Applying these principles, Lord Hoffmann concluded that the literal meaning of Section 3(b) produced a commercially absurd result. He argued that the ‘background’ revealed that the purpose of the assignment was for the ICS to acquire all valuable claims in order to ‘stand in the shoes’ of the investors it had compensated. The literal interpretation, where investors retained claims for damages, defeated this purpose entirely.

He determined that something had ‘gone wrong with the language’ and the drafter had made a mistake. The reasonable person, aware of the commercial context, would understand that the phrase ‘or otherwise’ in ‘sounding in rescission… or otherwise’ was intended to refer to claims similar in nature to rescission, not to all claims whatsoever. The court corrected the drafting’s effect by interpreting the clause to mean that only claims for rescission and the associated rights to reduce mortgage repayments were retained by the investors. All other claims, including those for damages, were successfully assigned to the ICS.

Lord Lloyd delivered a dissenting judgment, arguing for a more traditional and literal interpretation. He found the words of the clause to be unambiguous and believed the court was overstepping its role by effectively rewriting the contract for the parties.

Implications

The judgment in Investors Compensation Scheme v. West Bromwich Building Society is a watershed moment in the English law of contractual interpretation. It decisively shifted the judicial approach from a strict, literal method to a modern, contextual, and purposive one grounded in commercial common sense. Lord Hoffmann’s five principles became the leading authority for decades, empowering courts to look beyond the text to the ‘matrix of fact’ to ascertain the objective intentions of the parties and to correct apparent drafting errors to avoid absurd outcomes. While hugely influential, the decision has also sparked debate about the certainty of contractual language and the boundary between interpretation and rectification. Subsequent case law, such as Arnold v Britton, has sought to balance the Hoffmann approach by re-emphasising the primary importance of the natural meaning of the words used in the contract.

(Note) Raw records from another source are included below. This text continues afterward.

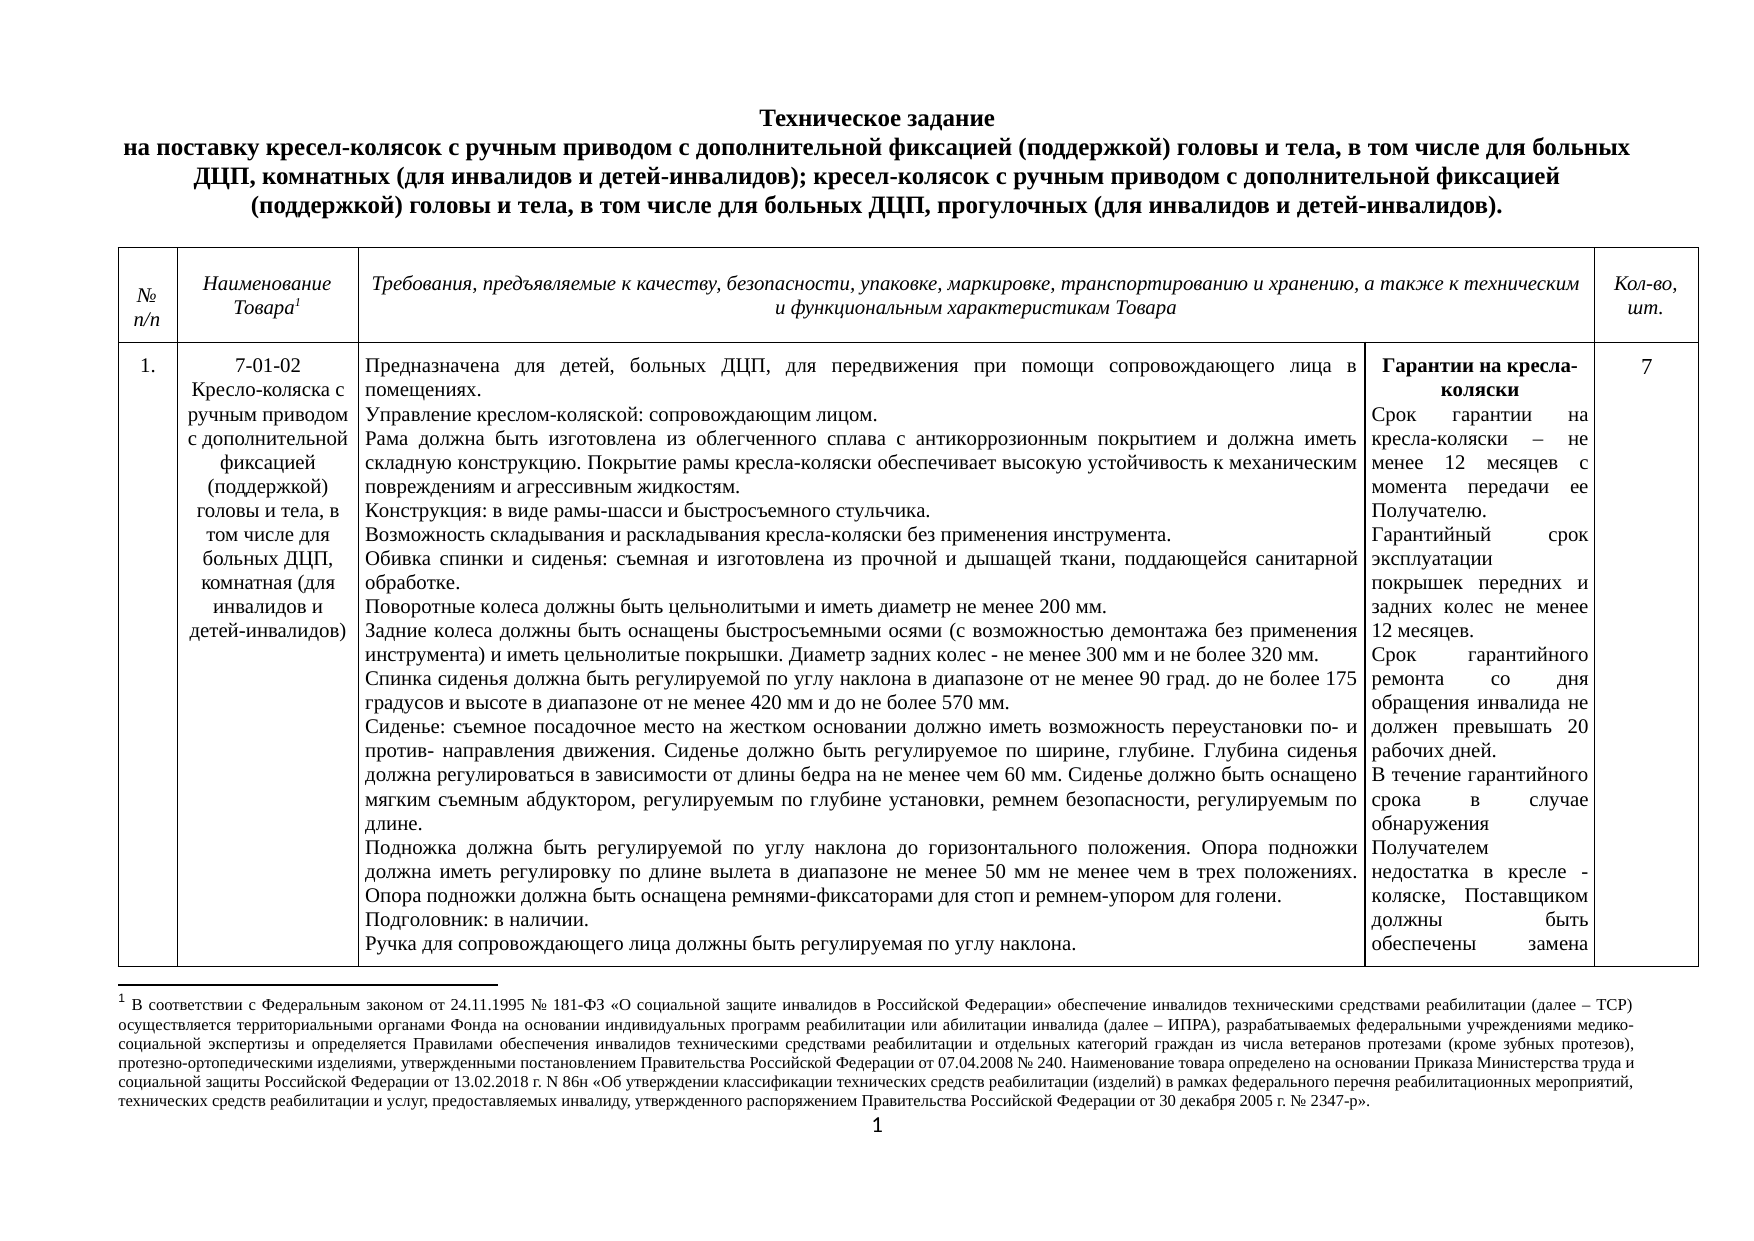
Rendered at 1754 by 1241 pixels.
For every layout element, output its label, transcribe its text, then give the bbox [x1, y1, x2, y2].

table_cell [359, 343, 1364, 966]
table_cell 1. [119, 343, 177, 966]
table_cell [178, 343, 358, 966]
text на поставку кресел-колясок с ручным приводом с дополнительной фиксацией (поддержкой) головы и тела, в том числе для больных ДЦП, комнатных (для инвалидов и детей-инвалидов); кресел-колясок с ручным приводом с дополнительной фиксацией (поддержкой) головы и тела, в том числе для больных ДЦП, прогулочных (для инвалидов и детей-инвалидов). [118, 132, 1636, 218]
table_header Кол-во, шт. [1595, 248, 1698, 342]
table_header Наименование Товара [178, 248, 358, 342]
table_header Требования, предъявляемые к качеству, безопасности, упаковке, маркировке, транспортированию и хранению, а также к техническим и функциональным характеристикам Товара [359, 248, 1594, 342]
text Техническое задание [118, 103, 1636, 132]
table_header № п/п [119, 248, 177, 342]
table_cell 7 [1595, 343, 1698, 966]
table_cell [1366, 343, 1594, 966]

Verdict: The appeal was allowed.

Source: Investors Compensation Scheme v. West Bromwich Building Society [1997] UKHL 28

Cite this work:

To cite this resource, please use the following reference:

National Case Law Archive, 'Investors Compensation Scheme v. West Bromwich Building Society [1997] UKHL 28' (LawCases.net, August 2025) <https://www.lawcases.net/cases/investors-compensation-scheme-v-west-bromwich-building-society-1997-ukhl-28/> accessed 8 November 2025

Status: Positive Treatment

Investors Compensation Scheme (ICS) v. West Bromwich Building Society remains the foundational authority for the modern law of contractual interpretation in England and Wales. Its principles, laid down by Lord Hoffmann, are consistently cited and applied. Subsequent key Supreme Court decisions, notably Arnold v. Britton [2015] UKSC 36 and Wood v. Capita Insurance Services Ltd [2017] UKSC 24, have not overruled ICS. Instead, they have clarified and refined its application. Wood v. Capita explicitly confirmed that the approaches in ICS (emphasising commercial context) and Arnold (emphasising the text) are not conflicting but are part of a single, unitary exercise of interpretation. Therefore, the authority of ICS has been affirmed and synthesised into the current legal framework, not diminished or overruled.